Tagged Neil Gaiman

Oceans

Blog! I have one. I had forgotten.

A couple of weeks ago I emerged blinking from my author cave, having turned in the manuscript of my third novel. The book might be finished. It might not be. Only my editor will know for sure.

Since then I’ve given the commencement speech at my old high school, performed a wedding for a couple of very old friends, and attended my grandfather’s 90th birthday. In my travels I got to see the ocean. I don’t see oceans very often, living right smack in the middle of the continent as I do. My very small daughter seemed to enjoy the taste of salt. She smacked her lips together and grinned at the saltiness. Then she fell asleep in my arms, in the ocean.

Speaking of oceans, Neil Gaiman’s The Ocean at the End of the Lane just came out. It is astonishingly good. I reviewed it here. My review is Neil’s favorite, apparently—though he spelled “favorite” in the odd way that they do across the ocean:

NeilTweet

This makes me extremely happy, but not in a squee-ish sort of way. Well, not only in a squee-ish sort of way. “It says nothing about the plot & everything about what the book is.” That’s important. Book reviews usually read like reluctant book reports. They follow a very specific format: a paragraph or two of inadequate plot summery (and all plot summaries are inadequate), followed by a single sentence of evaluation. That tiny smidgen of opinion at the end will tell you whether or not the reviewer liked the book, but it isn’t likely to tell you what the book is, or what it does, or whether it does so successfully. And it should.

So this a challenge. Read well, everybody!
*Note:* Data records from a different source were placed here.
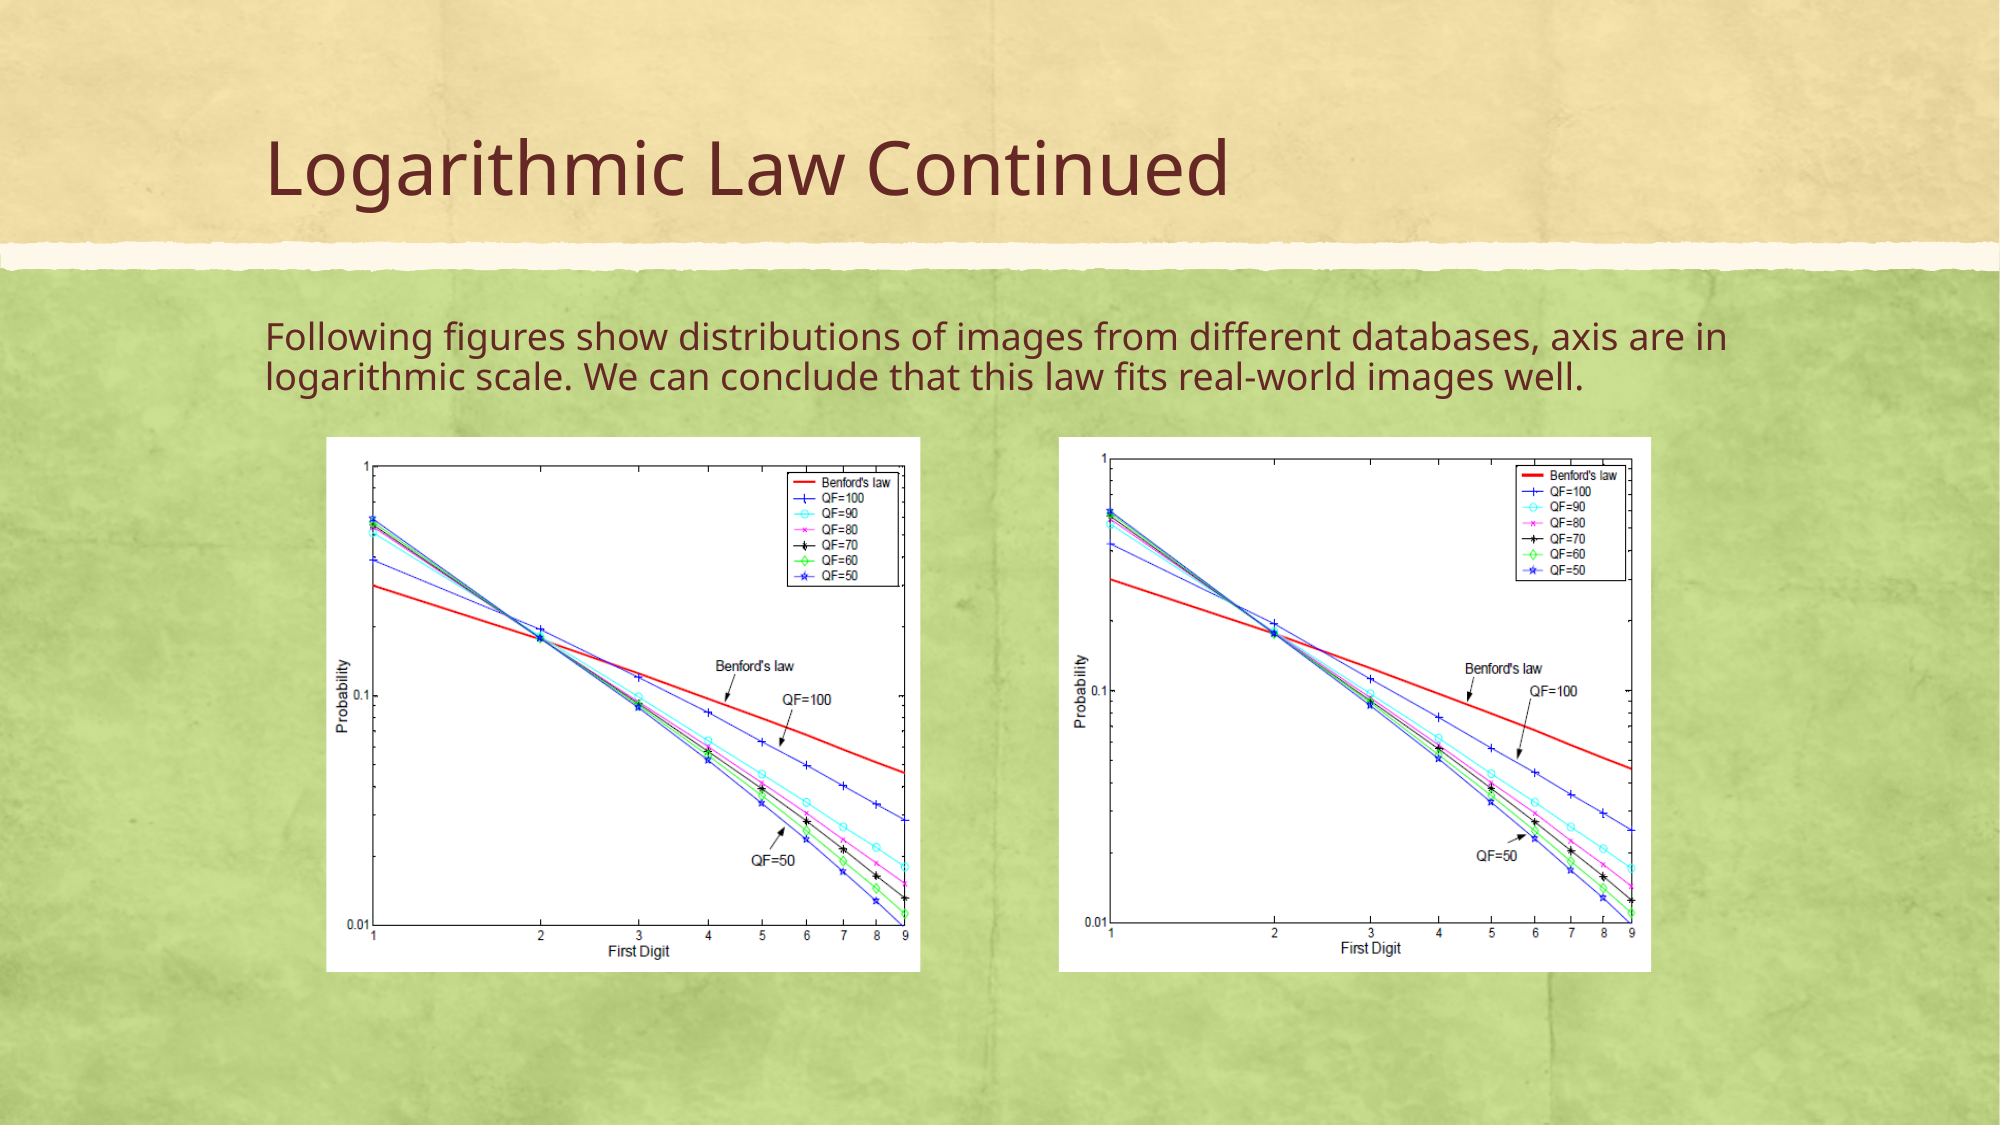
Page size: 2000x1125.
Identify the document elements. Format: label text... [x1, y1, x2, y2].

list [1058, 436, 1652, 972]
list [325, 436, 921, 972]
title Logarithmic Law Continued [249, 31, 1750, 219]
list Following figures show distributions of images from different databases, axis are in logarithmic scale. We can conclude that this law fits real-world images well. [249, 278, 1750, 438]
Prove that your reading of any given book is one worth reading about…

Squibby, Squirky, and Neil Gaiman

In honor of All Hallow’s Read, I give you Neil Gaiman‘s answer to my favorite question.
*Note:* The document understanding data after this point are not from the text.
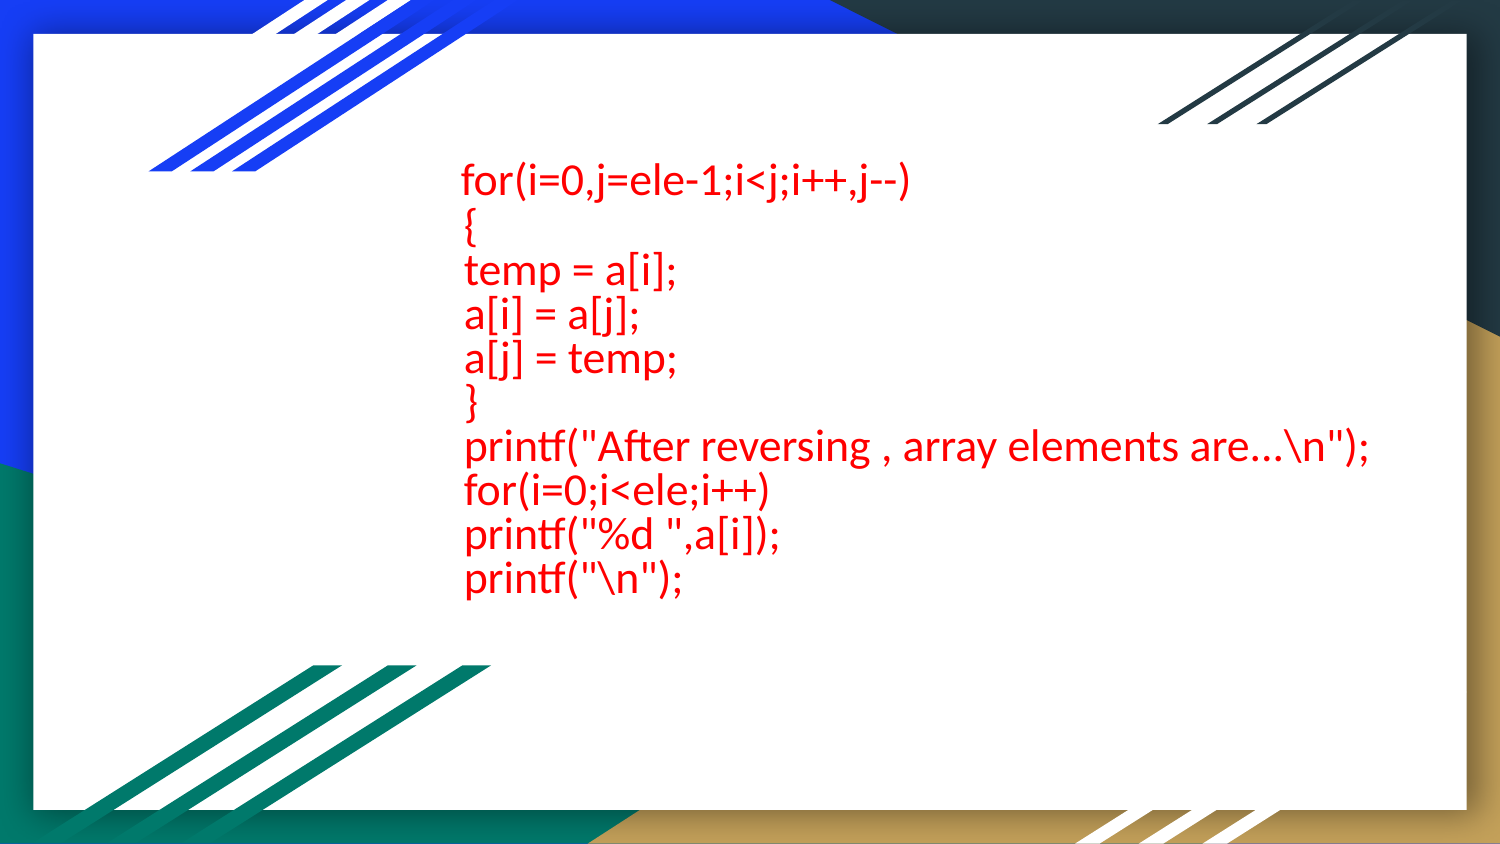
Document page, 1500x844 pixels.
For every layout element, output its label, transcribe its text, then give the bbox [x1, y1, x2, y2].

title for(i=0,j=ele-1;i<j;i++,j--) [415, 0, 1214, 153]
subtitle { temp = a[i]; a[i] = a[j]; a[j] = temp; } printf("After reversing , array elements are...\n"); for(i=0;i<ele;i++) printf("%d ",a[i]); printf("\n"); [275, 153, 1418, 731]
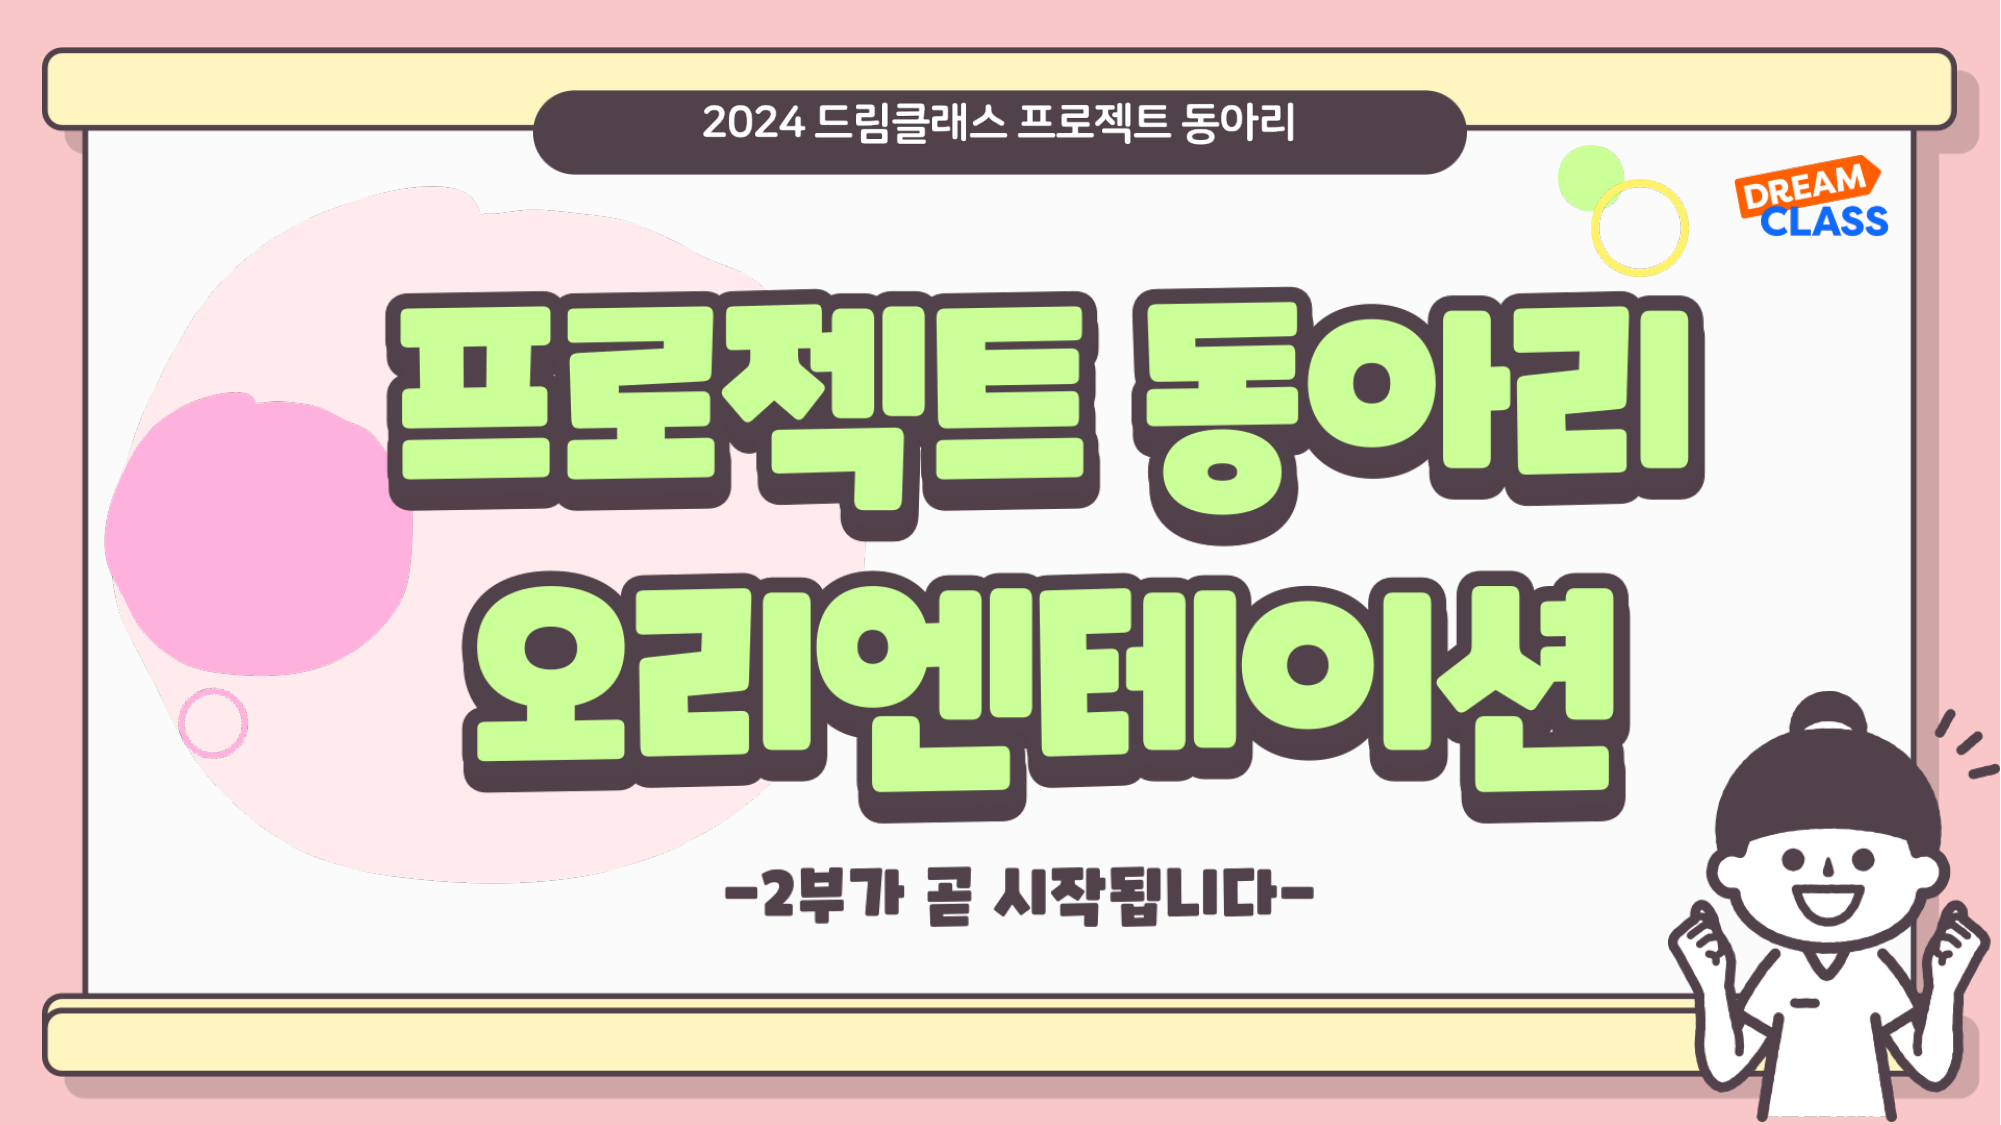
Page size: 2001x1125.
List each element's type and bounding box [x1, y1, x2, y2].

text_box [1708, 124, 1915, 267]
picture [0, 0, 2000, 1125]
text_box [1401, 90, 1467, 175]
text_box [1591, 179, 1690, 279]
text_box [178, 688, 248, 758]
text_box [533, 90, 561, 175]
The very first bedtime stories I remember being told were by my father, who used to tell us stories about a couple of squirrels—small grey squirrels who lived in the trees near us and had adventures and who would fight evil foxes. They were called Squibby and Squirky. And I remembering the worst part of that was when we moved. “But they lived in our tree, outside our old house. We’re hundreds of miles away. How can you tell stories about them?”

Neil also practiced the “reading by the hallway light,” trick at a very young age. This is a close cousin to the “flashlight under the blankets” trick, but the advantage of the hallway light is that you are not actually breaking the the “lights out” rule within the confines of your own bedroom. The disadvantage, of course, is that the hallway light tends to be dim. It leaves you squinting at your book. This may or may not lead to perfect night vision in adulthood.

I was a really early reader, which was kind of useful. I would be in bed with the door open just enough to read by, after I’m not meant to be up at all, with these strange English comics. I don’t even remember the title. Whatever these things they were, these English comics for three year olds, they were about woodland animals having adventures with jam. Lot of woodland animals in England, in stories, lots of little little happy hedgehogs making jam. By the end of it there was jam everywhere. Could’ve been blood, I suppose.

You can hear him deliver this answer here, towards the very end of a rather long video. The whole thing is worth watching, of course. Dave McKean is in it. (I’ll post about his answer another time.)